(Stored data entries)

== Segment start ==

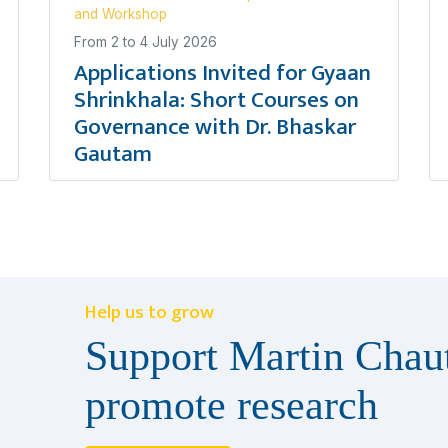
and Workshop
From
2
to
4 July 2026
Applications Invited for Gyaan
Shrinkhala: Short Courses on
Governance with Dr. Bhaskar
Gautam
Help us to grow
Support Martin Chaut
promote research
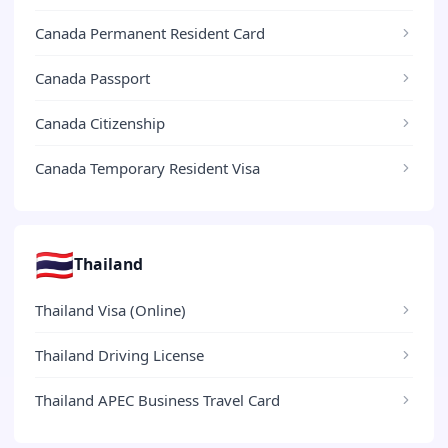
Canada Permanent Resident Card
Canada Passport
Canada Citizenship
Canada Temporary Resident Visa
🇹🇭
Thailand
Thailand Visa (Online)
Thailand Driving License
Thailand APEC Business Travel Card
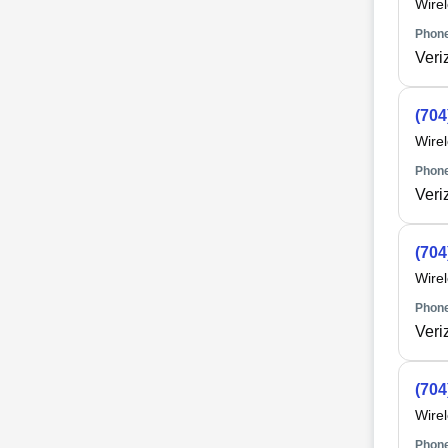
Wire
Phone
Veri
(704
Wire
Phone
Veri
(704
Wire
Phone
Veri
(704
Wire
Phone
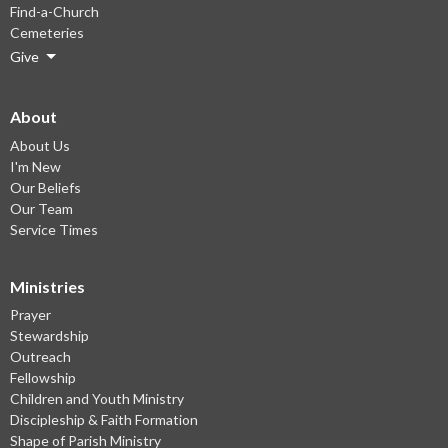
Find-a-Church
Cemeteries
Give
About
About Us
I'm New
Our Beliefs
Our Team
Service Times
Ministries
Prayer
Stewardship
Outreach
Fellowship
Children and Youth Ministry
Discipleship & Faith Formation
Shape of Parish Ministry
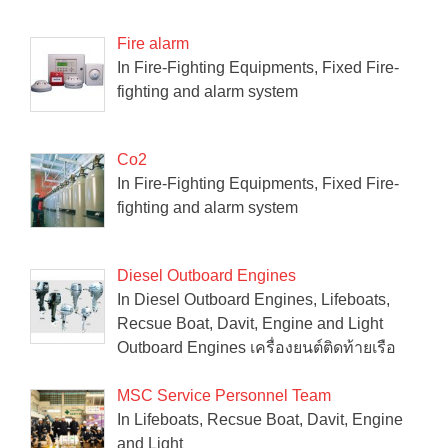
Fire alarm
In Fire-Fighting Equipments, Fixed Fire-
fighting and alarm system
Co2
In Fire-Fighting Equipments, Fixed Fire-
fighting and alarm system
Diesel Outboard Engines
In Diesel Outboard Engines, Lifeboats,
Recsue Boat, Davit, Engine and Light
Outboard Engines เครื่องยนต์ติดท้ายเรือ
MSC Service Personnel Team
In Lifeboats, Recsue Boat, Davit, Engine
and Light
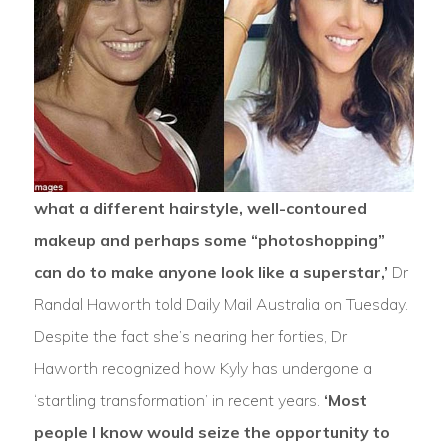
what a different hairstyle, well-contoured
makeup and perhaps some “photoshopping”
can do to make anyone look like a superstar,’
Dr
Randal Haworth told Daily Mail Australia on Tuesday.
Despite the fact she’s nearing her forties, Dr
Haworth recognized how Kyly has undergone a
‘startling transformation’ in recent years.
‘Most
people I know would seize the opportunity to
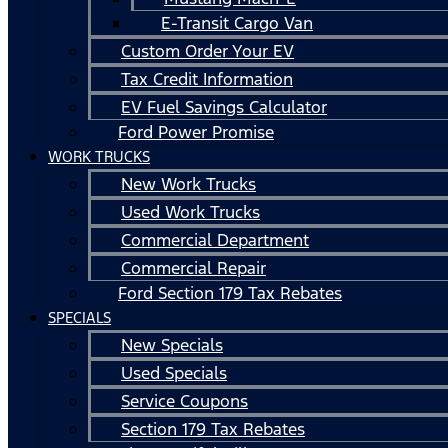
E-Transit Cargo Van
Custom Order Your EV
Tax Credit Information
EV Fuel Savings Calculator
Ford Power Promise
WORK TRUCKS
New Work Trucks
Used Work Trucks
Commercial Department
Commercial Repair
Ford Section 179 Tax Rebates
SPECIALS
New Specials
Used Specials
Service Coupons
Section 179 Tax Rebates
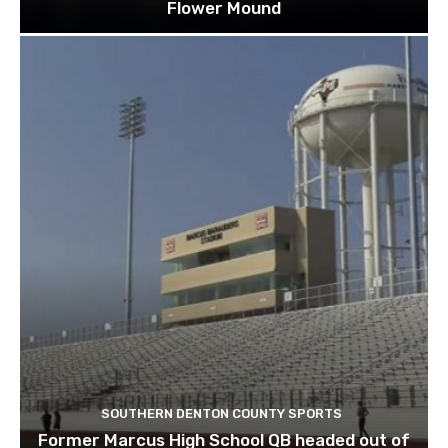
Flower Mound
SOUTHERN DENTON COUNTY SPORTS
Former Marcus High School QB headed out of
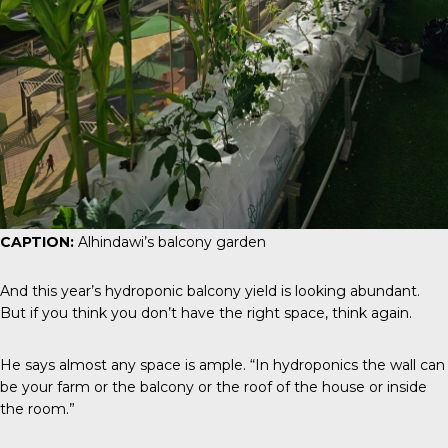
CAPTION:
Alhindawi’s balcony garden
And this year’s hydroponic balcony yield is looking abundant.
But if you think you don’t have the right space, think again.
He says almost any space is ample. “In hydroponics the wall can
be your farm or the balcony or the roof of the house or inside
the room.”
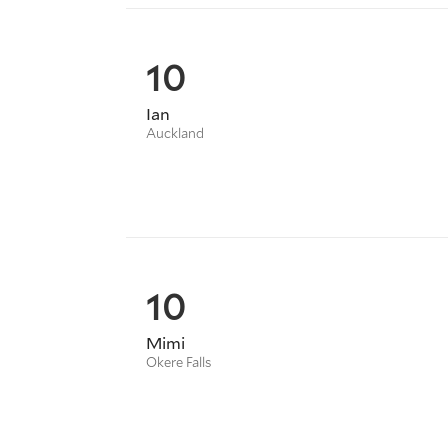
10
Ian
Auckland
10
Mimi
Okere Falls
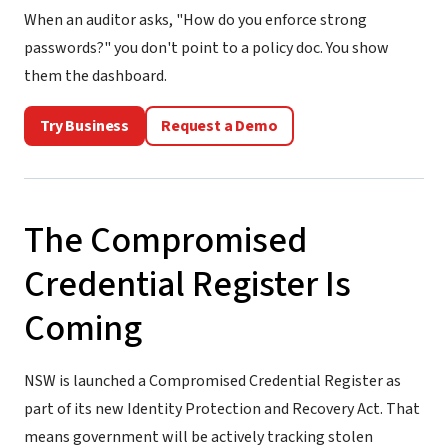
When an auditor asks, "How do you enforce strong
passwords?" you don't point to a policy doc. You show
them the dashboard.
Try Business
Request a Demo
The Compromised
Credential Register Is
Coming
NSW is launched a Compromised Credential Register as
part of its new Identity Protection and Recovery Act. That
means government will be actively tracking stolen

== Segment end ==
== Segment start ==

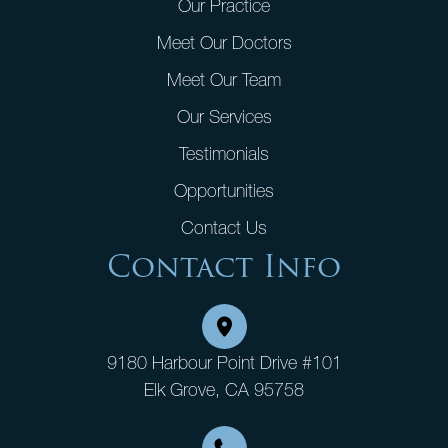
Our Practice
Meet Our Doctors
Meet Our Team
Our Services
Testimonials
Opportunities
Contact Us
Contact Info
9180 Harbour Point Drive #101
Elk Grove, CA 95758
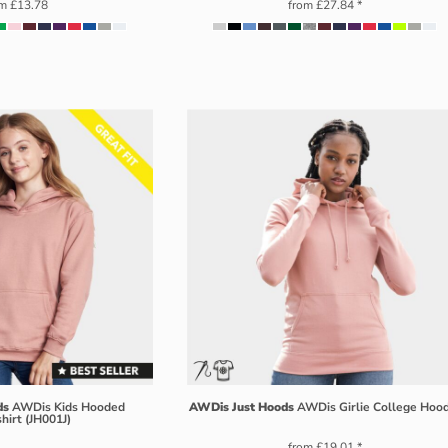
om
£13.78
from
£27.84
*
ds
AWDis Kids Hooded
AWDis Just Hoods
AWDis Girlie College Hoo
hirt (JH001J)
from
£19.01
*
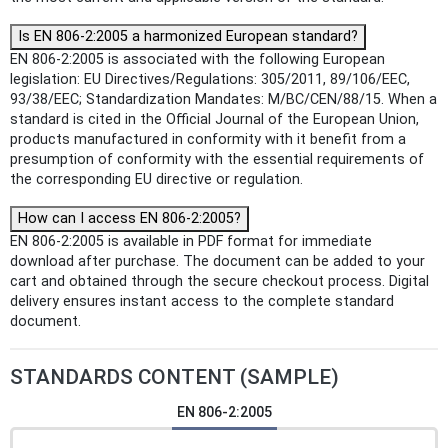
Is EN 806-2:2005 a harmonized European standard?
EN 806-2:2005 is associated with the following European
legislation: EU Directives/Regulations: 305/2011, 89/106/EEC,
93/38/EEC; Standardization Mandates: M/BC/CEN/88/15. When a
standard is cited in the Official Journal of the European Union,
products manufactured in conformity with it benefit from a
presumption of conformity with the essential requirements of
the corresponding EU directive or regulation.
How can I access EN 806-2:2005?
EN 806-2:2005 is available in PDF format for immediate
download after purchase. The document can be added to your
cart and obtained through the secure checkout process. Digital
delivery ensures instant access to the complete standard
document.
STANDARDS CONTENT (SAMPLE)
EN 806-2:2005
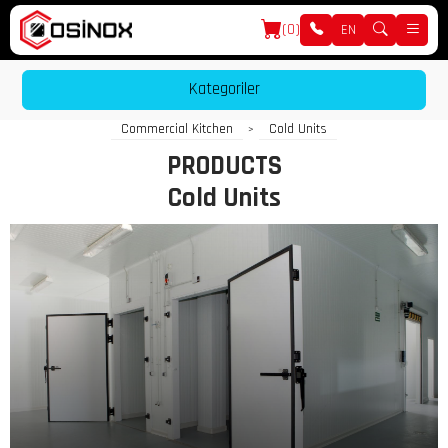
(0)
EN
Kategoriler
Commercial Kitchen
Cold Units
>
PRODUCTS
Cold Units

== Segment end ==

* **Task goal**:
Count up the lines in the entries above where the word "Davit" appears, and give the figure with nothing added.

* **Finished task**:
2